Politikus Partai Kebangkitan Bangsa ini juga mengutarakan tiga upaya sebagai solusi mempertahankan dan mengamalkan Pancasila. Pertama, dia menuturkan, perlu keikhlasan semua komponen bangsa Indonesia untuk menerima dan merealisasikan Pancasila dalam semua aspek kehidupan bermasyarakat, berbangsa, dan bernegara.
"Disertai keyakinan tidak perlunya memiliki orientasi mengganti Pancasila dengan ideologi lain," katanya.

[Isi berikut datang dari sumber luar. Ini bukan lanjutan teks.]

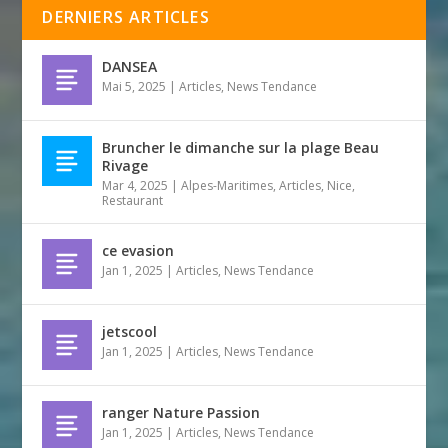
DERNIERS ARTICLES
DANSEA
Mai 5, 2025
|
Articles
,
News Tendance
Bruncher le dimanche sur la plage Beau
Rivage
Mar 4, 2025
|
Alpes-Maritimes
,
Articles
,
Nice
,
Restaurant
ce evasion
Jan 1, 2025
|
Articles
,
News Tendance
jetscool
Jan 1, 2025
|
Articles
,
News Tendance
ranger Nature Passion
Jan 1, 2025
|
Articles
,
News Tendance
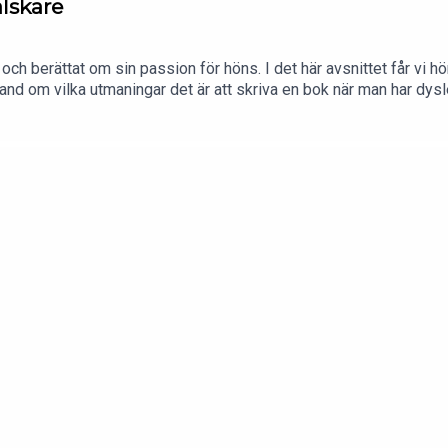
lskare
och berättat om sin passion för höns. I det här avsnittet får vi 
bland om vilka utmaningar det är att skriva en bok när man har dysle
rovkvalster som giftfritt alternativ för bekkämpning av ohyra i hö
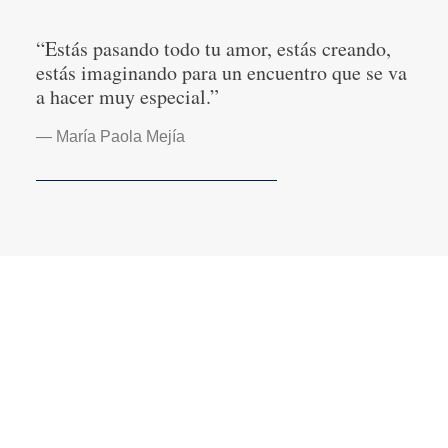
“Estás pasando todo tu amor, estás creando,
estás imaginando para un encuentro que se va
a hacer muy especial.”
— María Paola Mejía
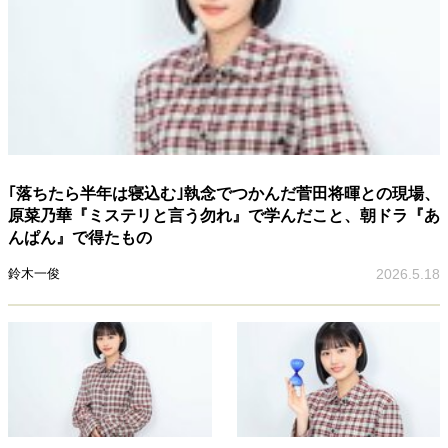
｢落ちたら半年は寝込む｣執念でつかんだ菅田将暉との現場、
原菜乃華『ミステリと言う勿れ』で学んだこと、朝ドラ『あ
んぱん』で得たもの
鈴木一俊
2026.5.18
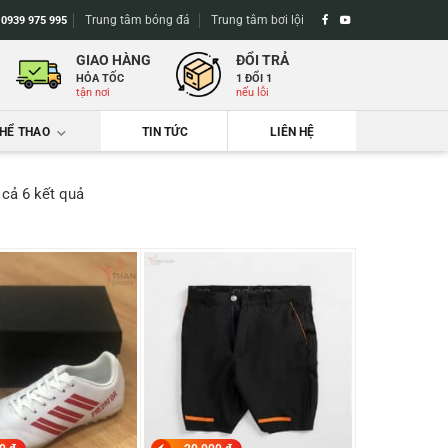
Trung tâm bóng đá
Trung tâm bơi lội
-
0939 975 995
GIAO HÀNG
ĐỔI TRẢ
HỎA TỐC
1 ĐỔI 1
tận nơi
nếu lỗi
THỂ THAO
TIN TỨC
LIÊN HỆ
Đã
t cả 6 kết quả
sắp
xếp
theo
mới
nhất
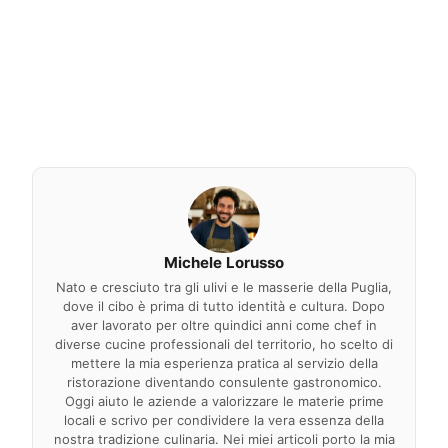
Michele Lorusso
Nato e cresciuto tra gli ulivi e le masserie della Puglia,
dove il cibo è prima di tutto identità e cultura. Dopo
aver lavorato per oltre quindici anni come chef in
diverse cucine professionali del territorio, ho scelto di
mettere la mia esperienza pratica al servizio della
ristorazione diventando consulente gastronomico.
Oggi aiuto le aziende a valorizzare le materie prime
locali e scrivo per condividere la vera essenza della
nostra tradizione culinaria. Nei miei articoli porto la mia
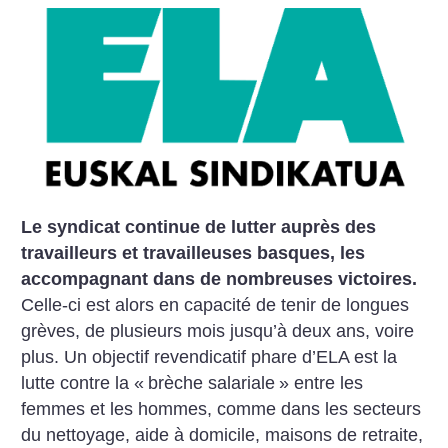
Le syndicat continue de lutter auprès des
travailleurs et travailleuses basques, les
accompagnant dans de nombreuses victoires.
Celle-ci est alors en capacité de tenir de longues
grèves, de plusieurs mois jusqu’à deux ans, voire
plus. Un objectif revendicatif phare d’ELA est la
lutte contre la «
brèche salariale
» entre les
femmes et les hommes, comme dans les secteurs
du nettoyage, aide à domicile, maisons de retraite,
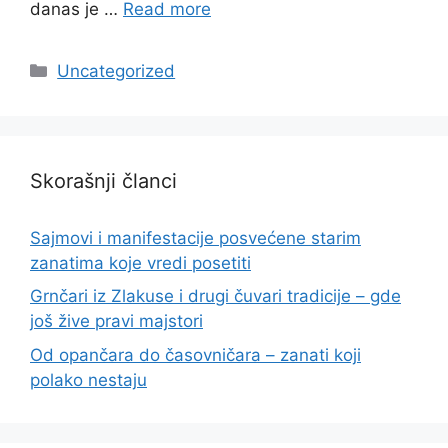
danas je …
Read more
Categories
Uncategorized
Skorašnji članci
Sajmovi i manifestacije posvećene starim
zanatima koje vredi posetiti
Grnčari iz Zlakuse i drugi čuvari tradicije – gde
još žive pravi majstori
Od opančara do časovničara – zanati koji
polako nestaju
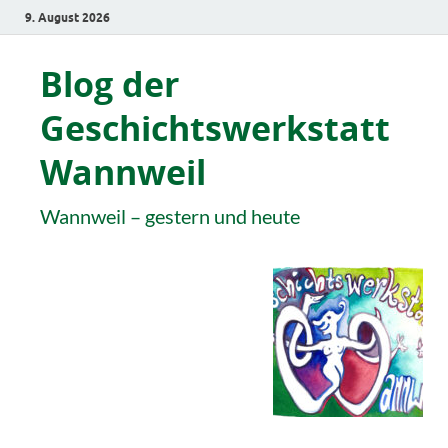
9. August 2026
Blog der
Geschichtswerkstatt
Wannweil
Wannweil – gestern und heute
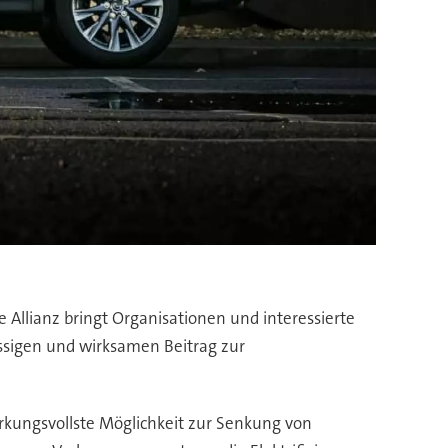
 Allianz bringt Organisationen und interessierte
ässigen und wirksamen Beitrag zur
irkungsvollste Möglichkeit zur Senkung von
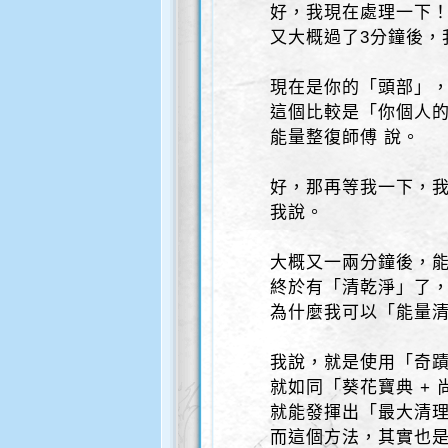
好，我現在處理一下
又大概過了3分鐘後，
現在是你的「頭部」
這個比較是「你個人的
能量整復師傅 說。
好，那再等我一下，
我說。
大概又一兩分鐘後，
終於有「清乾淨」了
為什麼我可以「能量清
我說，就是使用「奇蹟
就如同「葵花寶典 +
就能發揮出「最大清理
而這個方法，其實也是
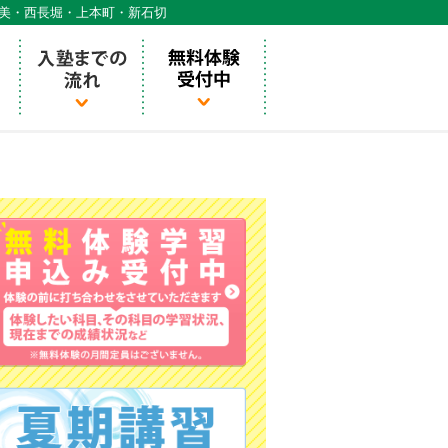
天美・西長堀・上本町・新石切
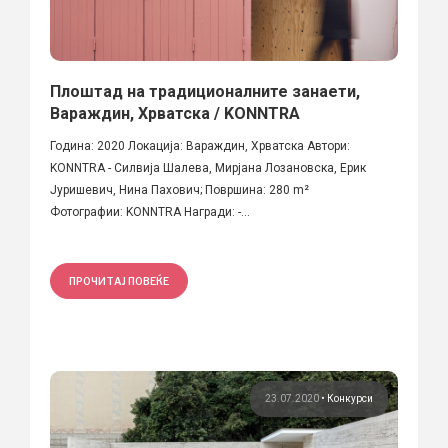
Плоштад на традиционалните занаети,
Вараждин, Хрватска / KONNTRA
Година: 2020 Локација: Вараждин, Хрватска Автори:
KONNTRA - Силвија Шалева, Мирјана Лозановска, Ерик
Јуришевич, Нина Пахович; Површина: 280 m²
Фотографии: KONNTRA Награди: -...
ПРОЧИТАЈ ПОВЕЌЕ
23.07.2020
•
Конкурси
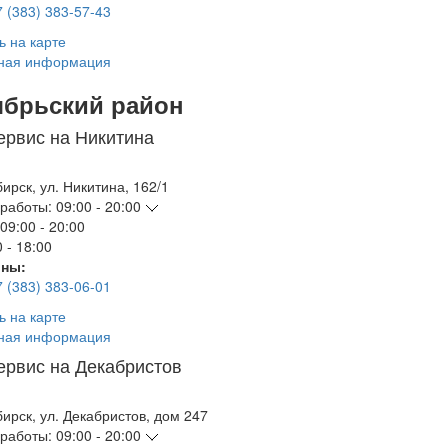
7 (383) 383-57-43
ь на карте
ная информация
ябрьский район
ервис на Никитина
бирск
,
ул. Никитина, 162/1
работы:
09:00 - 20:00
09:00 - 20:00
 - 18:00
ны:
7 (383) 383-06-01
ь на карте
ная информация
ервис на Декабристов
бирск
,
ул. Декабристов, дом 247
работы:
09:00 - 20:00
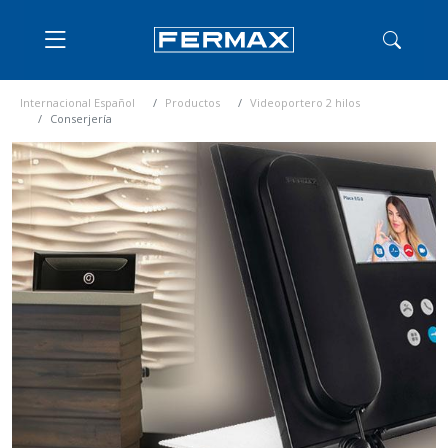
Internacional Español
Productos
Videoportero 2 hilos
Conserjería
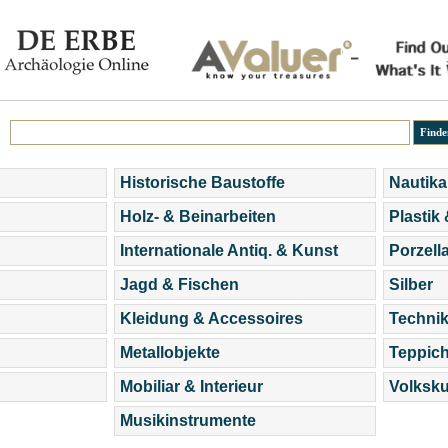
Historische Baustoffe
Nautika
Holz- & Beinarbeiten
Plastik
Internationale Antiq. & Kunst
Porzell
Jagd & Fischen
Silber
Kleidung & Accessoires
Technik
Metallobjekte
Teppic
Mobiliar & Interieur
Volksku
Musikinstrumente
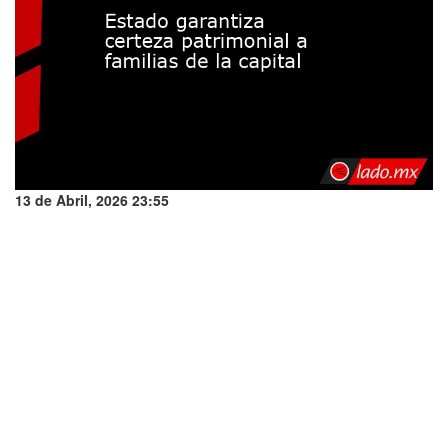
13 de Abril, 2026 23:55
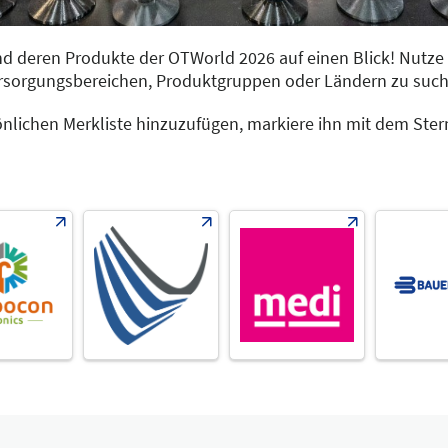
 und deren Produkte der OTWorld 2026 auf einen Blick! Nutze
ersorgungsbereichen, Produktgruppen oder Ländern zu such
önlichen Merkliste hinzuzufügen, markiere ihn mit dem Ste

Kedua, memahami dan menghayati Pancasila dalam kehidupan sehari-hari secara komprehensif. Hal ini, kata Sukamto, wajib dilakukan oleh semua rakyat, mulai dari para aparatur negara di tingkat pusat hingga daerah dan desa.
Ketiga, lanjut Sukamto, mengoperasionalkan seluruh sistem nilai Pancasila dalam segala level kehidupan sosial masyarakat, baik pada sistem nilai maupun kelembagaan negara.
"Dalam konteks ini, negara tidak bisa memaksa rakyatnya untuk menjalankan Pancasila secara baik dan benar, jika negara belum mampu merekonstruksi UU ataupun kebijakanya, serta membangun kelembagaan negara sesuai dengan nilai-nilai Pancasila," jelas Sukamto.